# [EXERCISE REQUIREMENTS]
Find each line in the rows below that contains the word "stored" and copy those lines in full.

##############################

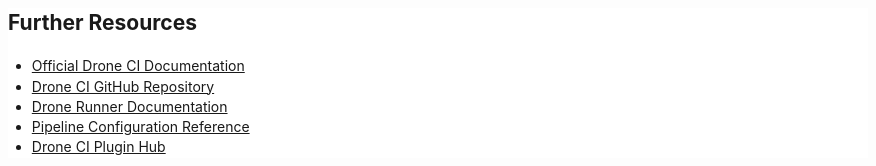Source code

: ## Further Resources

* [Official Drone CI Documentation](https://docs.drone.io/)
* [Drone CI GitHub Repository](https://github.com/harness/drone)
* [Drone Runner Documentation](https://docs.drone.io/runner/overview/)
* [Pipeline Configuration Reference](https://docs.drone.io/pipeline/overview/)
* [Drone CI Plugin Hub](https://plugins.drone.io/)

##############################

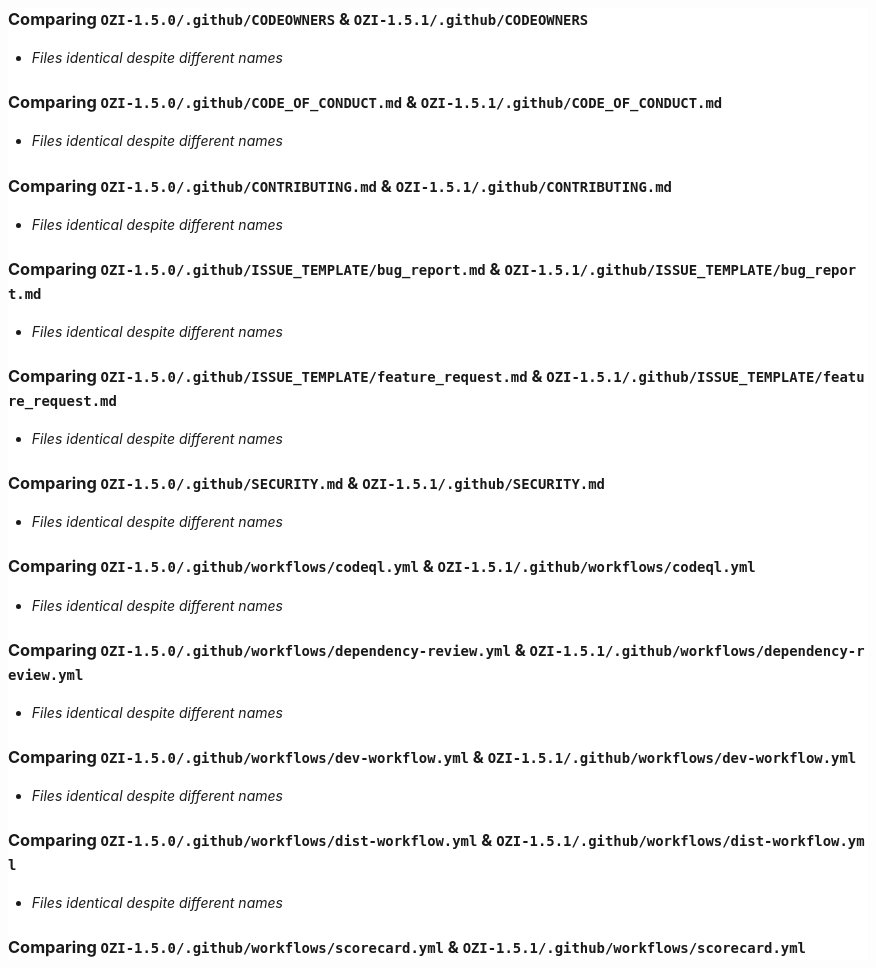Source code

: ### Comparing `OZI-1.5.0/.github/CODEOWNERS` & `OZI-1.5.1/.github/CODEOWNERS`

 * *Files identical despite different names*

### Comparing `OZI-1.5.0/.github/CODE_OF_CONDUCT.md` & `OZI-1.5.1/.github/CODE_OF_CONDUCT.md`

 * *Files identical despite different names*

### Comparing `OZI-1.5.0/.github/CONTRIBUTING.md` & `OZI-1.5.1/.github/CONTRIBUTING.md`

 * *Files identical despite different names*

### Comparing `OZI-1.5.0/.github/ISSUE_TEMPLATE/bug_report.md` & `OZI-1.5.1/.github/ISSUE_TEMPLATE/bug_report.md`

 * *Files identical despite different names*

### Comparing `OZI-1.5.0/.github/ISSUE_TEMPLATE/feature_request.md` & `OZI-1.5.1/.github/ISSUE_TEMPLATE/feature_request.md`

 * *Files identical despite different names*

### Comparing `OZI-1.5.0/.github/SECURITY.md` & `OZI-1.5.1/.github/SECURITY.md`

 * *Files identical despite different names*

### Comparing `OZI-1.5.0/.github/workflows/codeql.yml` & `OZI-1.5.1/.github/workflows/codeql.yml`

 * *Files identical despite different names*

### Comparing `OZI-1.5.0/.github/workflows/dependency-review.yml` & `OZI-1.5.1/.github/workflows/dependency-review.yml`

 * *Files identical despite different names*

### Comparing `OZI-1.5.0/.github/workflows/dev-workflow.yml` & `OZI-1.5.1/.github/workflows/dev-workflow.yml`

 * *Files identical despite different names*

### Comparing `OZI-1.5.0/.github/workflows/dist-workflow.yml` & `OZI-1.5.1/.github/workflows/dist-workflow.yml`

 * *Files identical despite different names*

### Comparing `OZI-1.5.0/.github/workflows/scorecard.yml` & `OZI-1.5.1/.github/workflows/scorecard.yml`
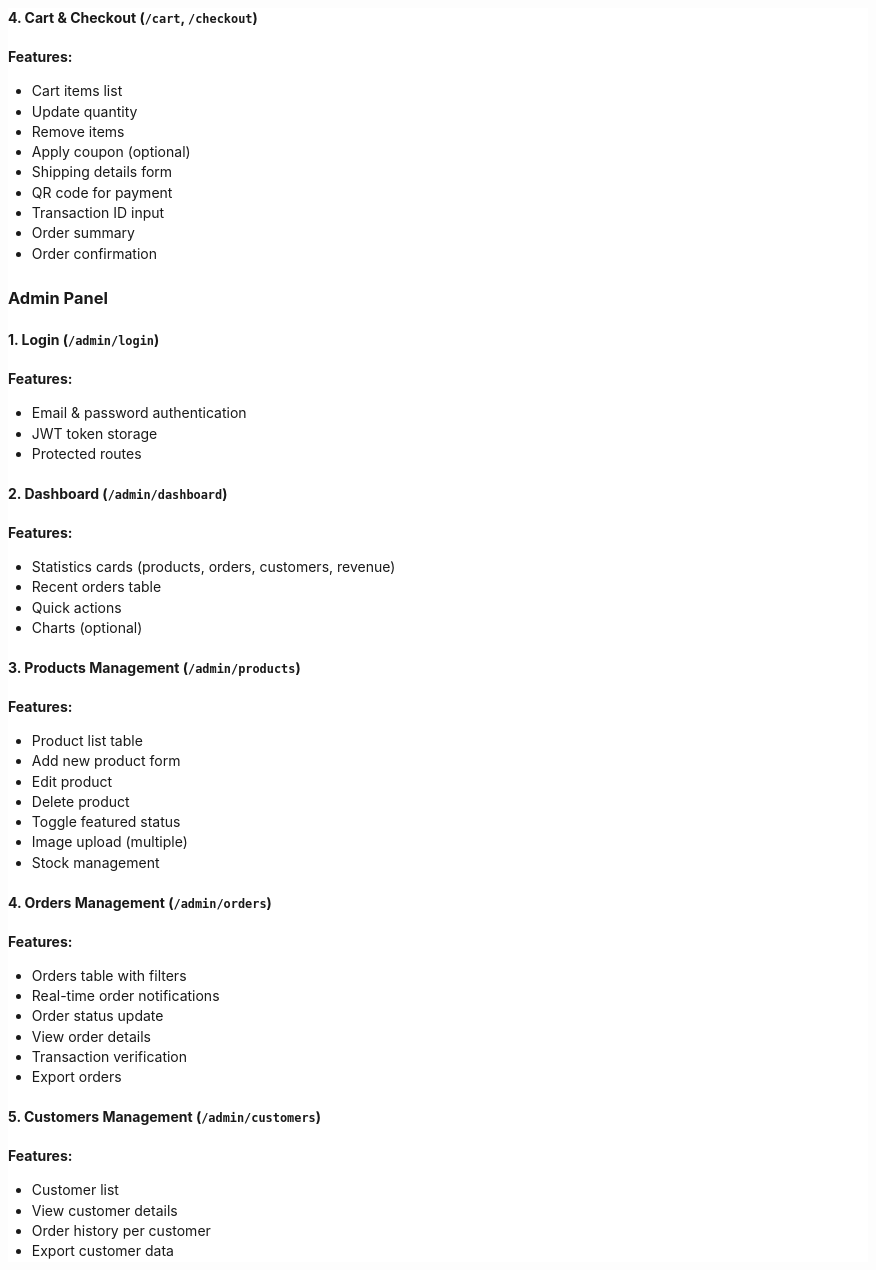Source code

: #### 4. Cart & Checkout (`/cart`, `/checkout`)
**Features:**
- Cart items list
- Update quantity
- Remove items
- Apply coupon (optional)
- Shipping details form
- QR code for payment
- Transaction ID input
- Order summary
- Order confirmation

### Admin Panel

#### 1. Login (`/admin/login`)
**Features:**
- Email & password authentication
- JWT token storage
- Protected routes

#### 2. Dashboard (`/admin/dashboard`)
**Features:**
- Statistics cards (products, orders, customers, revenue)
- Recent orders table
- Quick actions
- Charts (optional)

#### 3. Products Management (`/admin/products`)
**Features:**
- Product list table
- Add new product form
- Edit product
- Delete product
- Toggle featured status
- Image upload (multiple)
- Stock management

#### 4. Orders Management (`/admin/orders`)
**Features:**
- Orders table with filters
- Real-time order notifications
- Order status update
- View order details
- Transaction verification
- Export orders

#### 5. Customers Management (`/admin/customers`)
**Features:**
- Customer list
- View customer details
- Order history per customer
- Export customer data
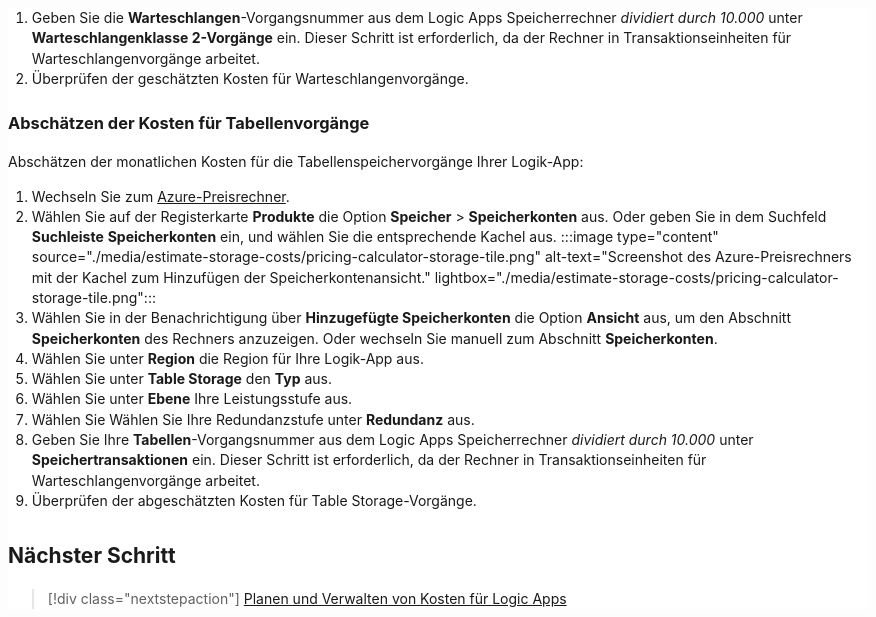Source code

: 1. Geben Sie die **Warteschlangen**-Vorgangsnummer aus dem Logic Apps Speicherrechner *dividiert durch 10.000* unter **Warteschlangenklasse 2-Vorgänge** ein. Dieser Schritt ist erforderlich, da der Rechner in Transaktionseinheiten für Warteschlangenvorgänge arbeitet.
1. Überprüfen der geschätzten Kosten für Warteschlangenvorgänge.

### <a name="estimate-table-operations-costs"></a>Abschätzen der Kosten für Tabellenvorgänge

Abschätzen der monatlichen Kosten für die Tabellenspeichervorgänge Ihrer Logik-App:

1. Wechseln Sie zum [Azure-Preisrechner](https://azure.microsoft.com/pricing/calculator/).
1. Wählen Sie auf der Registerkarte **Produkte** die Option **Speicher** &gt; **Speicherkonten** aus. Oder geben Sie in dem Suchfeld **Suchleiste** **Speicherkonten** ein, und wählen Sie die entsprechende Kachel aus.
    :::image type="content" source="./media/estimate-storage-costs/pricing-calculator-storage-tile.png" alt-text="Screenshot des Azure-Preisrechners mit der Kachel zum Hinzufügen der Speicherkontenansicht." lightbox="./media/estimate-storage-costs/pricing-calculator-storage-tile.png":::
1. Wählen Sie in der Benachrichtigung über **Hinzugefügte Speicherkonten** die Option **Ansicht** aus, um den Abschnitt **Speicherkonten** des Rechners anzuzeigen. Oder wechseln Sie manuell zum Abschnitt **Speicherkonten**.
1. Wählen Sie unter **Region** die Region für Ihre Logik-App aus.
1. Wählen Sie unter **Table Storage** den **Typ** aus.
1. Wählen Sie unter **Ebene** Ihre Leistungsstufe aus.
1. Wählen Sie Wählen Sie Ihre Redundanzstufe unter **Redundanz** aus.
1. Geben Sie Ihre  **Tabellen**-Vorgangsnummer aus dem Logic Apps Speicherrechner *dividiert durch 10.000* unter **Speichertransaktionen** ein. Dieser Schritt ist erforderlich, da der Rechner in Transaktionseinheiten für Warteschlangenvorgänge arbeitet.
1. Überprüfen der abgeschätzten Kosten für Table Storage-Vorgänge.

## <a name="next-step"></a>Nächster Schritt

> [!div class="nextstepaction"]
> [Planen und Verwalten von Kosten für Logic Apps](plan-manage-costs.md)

##############################

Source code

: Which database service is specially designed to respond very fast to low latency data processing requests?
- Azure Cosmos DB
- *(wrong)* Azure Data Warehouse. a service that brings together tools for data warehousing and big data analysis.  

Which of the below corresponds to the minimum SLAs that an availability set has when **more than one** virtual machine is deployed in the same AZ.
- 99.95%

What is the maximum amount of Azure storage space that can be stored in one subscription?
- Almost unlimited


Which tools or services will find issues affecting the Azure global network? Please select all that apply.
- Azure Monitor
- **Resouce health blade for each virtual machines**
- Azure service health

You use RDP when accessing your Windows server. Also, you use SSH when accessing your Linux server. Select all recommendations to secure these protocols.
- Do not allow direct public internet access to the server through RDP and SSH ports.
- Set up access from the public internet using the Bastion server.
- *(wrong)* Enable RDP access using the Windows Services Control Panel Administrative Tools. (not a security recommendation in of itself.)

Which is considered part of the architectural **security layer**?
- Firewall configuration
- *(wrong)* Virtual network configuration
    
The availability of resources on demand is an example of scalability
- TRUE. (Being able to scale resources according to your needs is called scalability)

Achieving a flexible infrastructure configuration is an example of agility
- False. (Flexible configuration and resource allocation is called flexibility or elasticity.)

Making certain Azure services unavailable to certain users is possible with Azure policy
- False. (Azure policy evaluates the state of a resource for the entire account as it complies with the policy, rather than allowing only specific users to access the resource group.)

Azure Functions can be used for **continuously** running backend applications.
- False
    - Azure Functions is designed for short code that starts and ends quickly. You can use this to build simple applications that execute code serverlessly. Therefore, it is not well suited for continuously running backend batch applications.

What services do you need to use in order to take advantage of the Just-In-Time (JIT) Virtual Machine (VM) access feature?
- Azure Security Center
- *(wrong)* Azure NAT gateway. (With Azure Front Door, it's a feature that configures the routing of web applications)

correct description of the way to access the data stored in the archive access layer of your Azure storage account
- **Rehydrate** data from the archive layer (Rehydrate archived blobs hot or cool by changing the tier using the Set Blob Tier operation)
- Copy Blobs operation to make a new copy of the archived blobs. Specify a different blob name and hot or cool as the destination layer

##############################

# [RESPONSE AREA]
What is the maximum amount of Azure storage space that can be stored in one subscription?
correct description of the way to access the data stored in the archive access layer of your Azure storage account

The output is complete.